**ACTIVITY:** One number is the full answer: how many lines in the records contain the word "felhasználó"?

[Records contained in a dataset]
※

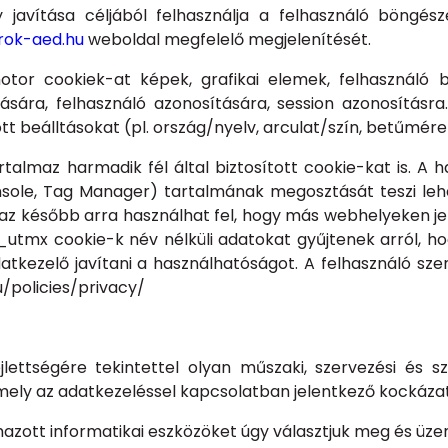
javítása céljából felhasználja a felhasználó böngészé
orok-aed.hu
weboldal megfelelő megjelenítését.
or cookiek-at képek, grafikai elemek, felhasználó
ára, felhasználó azonosítására, session azonosításra.
tt beálltásokat (pl. ország/nyelv, arculat/szín, betűmére
talmaz harmadik fél által biztosított cookie-kat is. A h
nsole, Tag Manager) tartalmának megosztását teszi lehe
az később arra használhat fel, hogy más webhelyeken je
utmx cookie-k név nélküli adatokat gyűjtenek arról, 
datkezelő javítani a használhatóságot. A felhasználó 
/policies/privacy/
lettségére tekintettel olyan műszaki, szervezési és s
ely az adatkezeléssel kapcsolatban jelentkező kockázato
zott informatikai eszközöket úgy választjuk meg és üzem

※

**RESULT OF THIS TASK:** 4